This subject examines international contemporary artistic practice. Through case studies of specific artworks students will be introduced to the theories that informed, shaped or were employed by critics and curators in recent decades. A broad variety of media will be considered, including painting, sculpture, installation, performance, photography, video and multimedia technologies. Students may explore issues such as: the relationship of regional and global cultures, the diversity of identities within contemporary culture, the growing awareness of the art of minority groups, the impact of new technologies, media forms and ideologies on culture, and the impact of globalisation on networks of exhibitions, artists and curators. Artists’ responses to social debate on issues such as race relations, immigration, the environment, censorship, republicanism, and gay and lesbian politics will be considered.

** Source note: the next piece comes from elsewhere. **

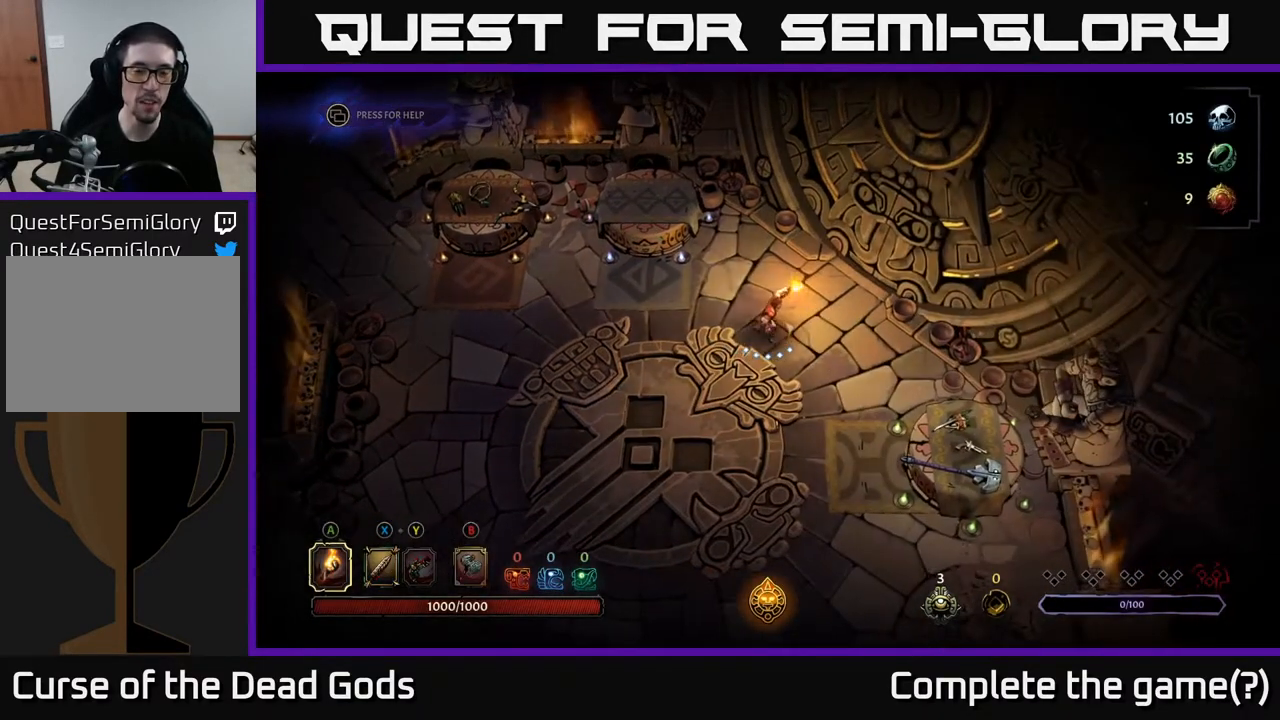
{"buttons": ["START"], "left_stick": "center", "right_stick": "center", "events": [[50, "left_stick", "down-left"], [233, "left_stick", "center"], [467, "START", "down"]]}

In addition, changes in the infrastructure and institutions of the culture industry - galleries, museums, publishing and media - may be examined.

Intended learning outcomes

On successful completion of the subject, students should have:

  • an understanding of key issues in artistic and critical practice in contemporary art;
  • the ability to locate specific artistic and critical practices with a social, historical and theoretical context;
  • developed an understanding of the relevance of various models of cultural analysis to the understanding of specific instances of cultural practices; and
  • the ability to conduct independent research using catalogued sources and bibliographical indexes.

Generic skills

At the completion of this subject, student should gain the following generic skills:

  • be able to research through the competent use of the library and other information sources, and be able to define areas of inquiry and methods of research in the preparation of essays;
  • be able to conceptualise theoretical problems, form judgements and arguments and communicate critically, creatively and theoretically through essay writing, tutorial discussion and presentations;
  • be able to communicate knowledge intelligibly and economically through essay writing and tutorial discussion;
  • be able to manage and organise workloads for recommended reading, the completion of essays and assignments and examination revision; and
  • be able to participate in team work through involvement in syndicate groups and group discussions.